» **DIRECTIONS**
Retype each of the following records word for word, leaving out the pictures.

» **AVAILABLE DATA**
======
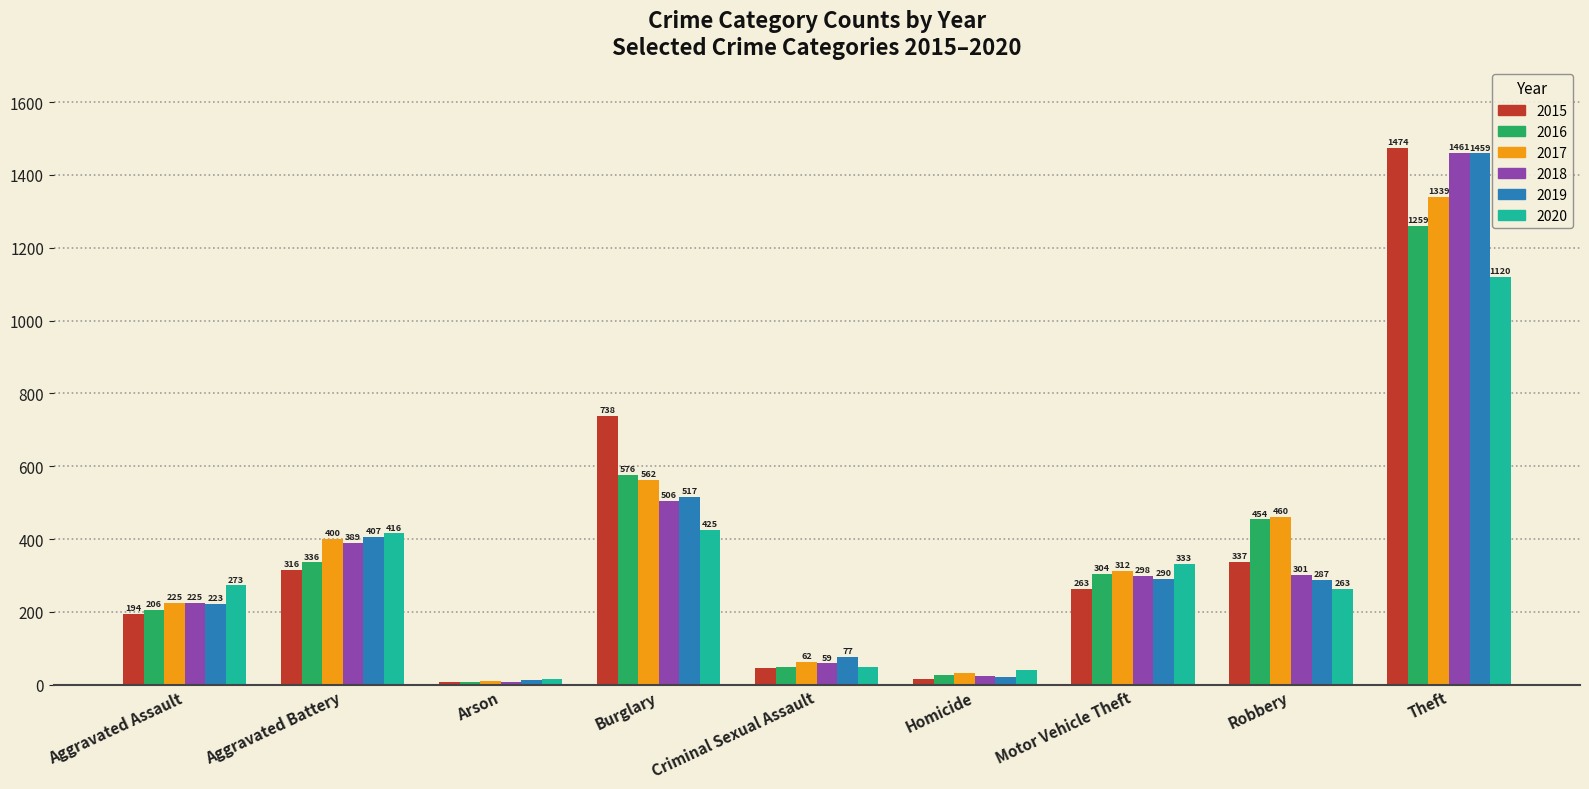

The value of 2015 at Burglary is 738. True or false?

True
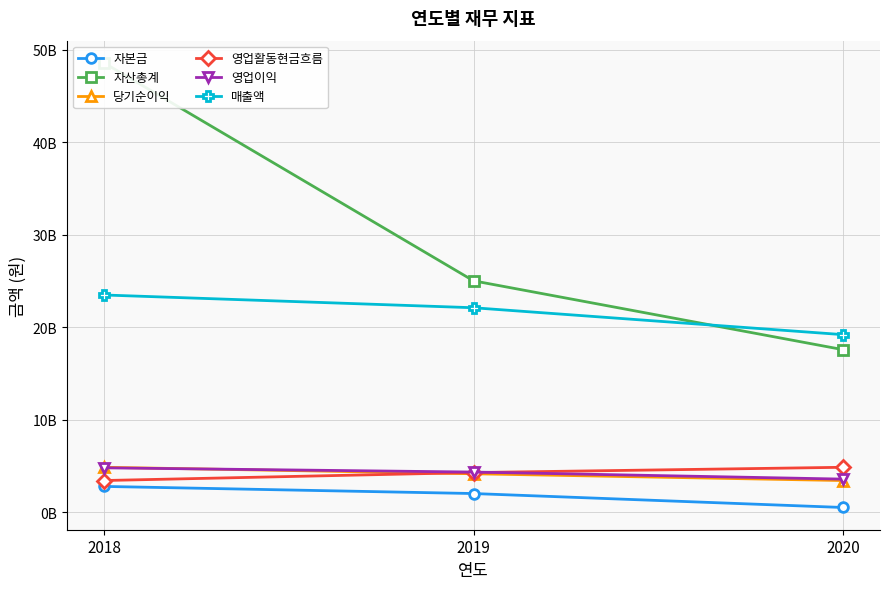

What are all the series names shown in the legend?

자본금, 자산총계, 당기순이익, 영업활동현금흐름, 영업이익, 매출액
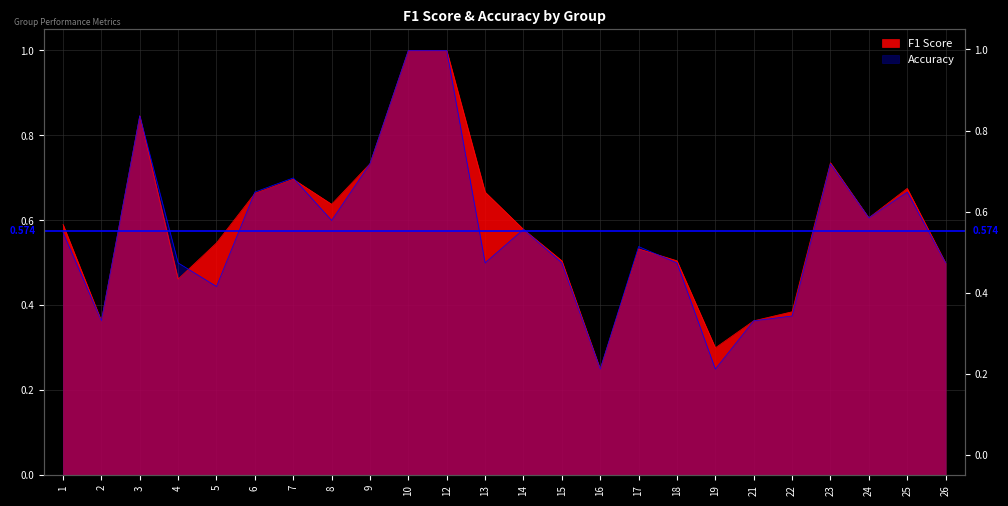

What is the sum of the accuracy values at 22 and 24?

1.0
======
» **TASK RESULT**
The value of 2015 at Burglary is 738. True or false?

True

What are all the series names shown in the legend?

자본금, 자산총계, 당기순이익, 영업활동현금흐름, 영업이익, 매출액

What is the sum of the accuracy values at 22 and 24?

1.0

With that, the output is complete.